Passage provided:
******************************

# T2i vs T3i?



## Animaniac888 (Sep 3, 2012)

So I'm pretty sure I want to switch to Canon because of the lame video recording on the D5100 and my two choices right now are the T3i and T2i. My dad apparently has some old Canon EF lenses, so right now all I need is a body and a converter for my 50mm E series. The T3i is about 100 dollars more than the T2i. As far as I know, the T3i offers:

Articulating LCD
Manual audio
Built in remote for external flash
Video snapshot(?)
Digital Zoom(Movie crop mode on the T2i?)

Have I missed any differences?


----------



## hukim0531 (Sep 7, 2012)

Canon EOS Rebel T3i Digital Camera Printer Kit B&H Photo Video

Best T3i deal out there


----------



## Big Mike (Sep 7, 2012)

They are very similar, I think you listed most of the differences. Side by Side Comparison: Digital Photography Review

If video is your intended use, the articulating screen should be well worth the extra cost.


----------



## Animaniac888 (Sep 7, 2012)

It seems like the T3i is the better choice for me so far. I really appreciated the LCD on my D5100 and the manual audio is definitely a huge benefit. The external flash control could also be a plus should I get an external flash. Plus the deal on the T3i seems so irresistible that I don't really see the point of choosing the T2i. Thanks to everyone for the help.


----------



## Jaemie (Sep 7, 2012)

Animaniac888 said:


> Plus the deal on the T3i seems so irresistible that I don't really see the point of choosing the T3i.



aaagghhh... My brain is going in circles!

jk  

Get the T3i.


----------



## Animaniac888 (Sep 7, 2012)

Hehe Jaemie, I fixed it. Thanks for the advice.


----------

******************************

Check your understanding:
[1] Could you reproduce everything from "## Jaemie (Sep" down to "Get the T3i." in the forum thread, updating "circles" to "knots"?
[2] Which usernames post in the forum thread?

Page images and extracted text

******************************

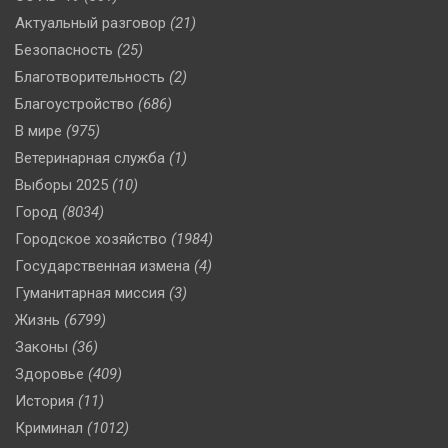
Актуальный разговор
(21)
Безопасность
(25)
Благотворительность
(2)
Благоустройство
(686)
В мире
(975)
Ветеринарная служба
(1)
Выборы 2025
(10)
Город
(8034)
Городское хозяйство
(1984)
Государственная измена
(4)
Гуманитарная миссия
(3)
Жизнь
(6799)
Законы
(36)
Здоровье
(409)
История
(11)
Криминал
(1012)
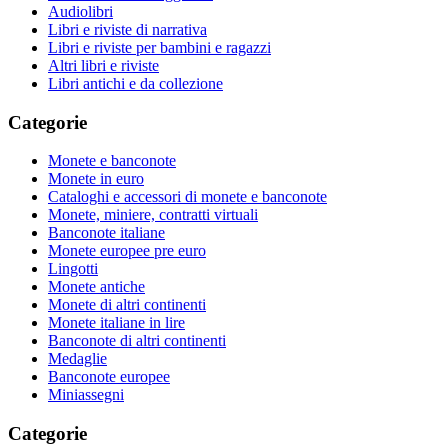
Audiolibri
Libri e riviste di narrativa
Libri e riviste per bambini e ragazzi
Altri libri e riviste
Libri antichi e da collezione
Categorie
Monete e banconote
Monete in euro
Cataloghi e accessori di monete e banconote
Monete, miniere, contratti virtuali
Banconote italiane
Monete europee pre euro
Lingotti
Monete antiche
Monete di altri continenti
Monete italiane in lire
Banconote di altri continenti
Medaglie
Banconote europee
Miniassegni
Categorie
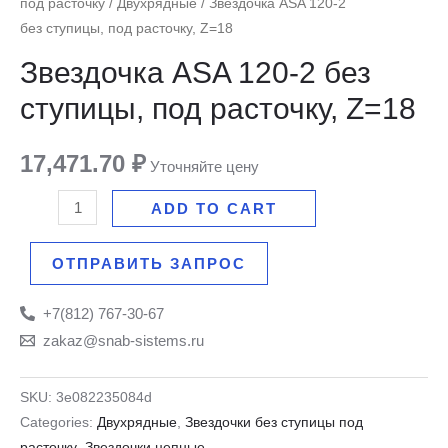
под расточку
/
Двухрядные
/ Звездочка ASA 120-2
ASA
без ступицы, под расточку, Z=18
120-
2
Звездочка ASA 120-2 без
без
ступицы, под расточку, Z=18
ступицы,
под
17,471.70
₽
Уточняйте цену
расточку,
Z=18
ADD TO CART
quantity
ОТПРАВИТЬ ЗАПРОС
+7(812) 767-30-67
zakaz@snab-sistems.ru
SKU:
3e082235084d
Categories:
Двухрядные
,
Звездочки без ступицы под
расточку
,
Звездочки цепные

******************************

Results of the tasks:
[1]
## Jaemie (Sep 7, 2012)

Animaniac888 said:


> Plus the deal on the T3i seems so irresistible that I don't really see the point of choosing the T3i.



aaagghhh... My brain is going in knots!

jk  

Get the T3i.

[2]
Animaniac888
hukim0531
Big Mike
Jaemie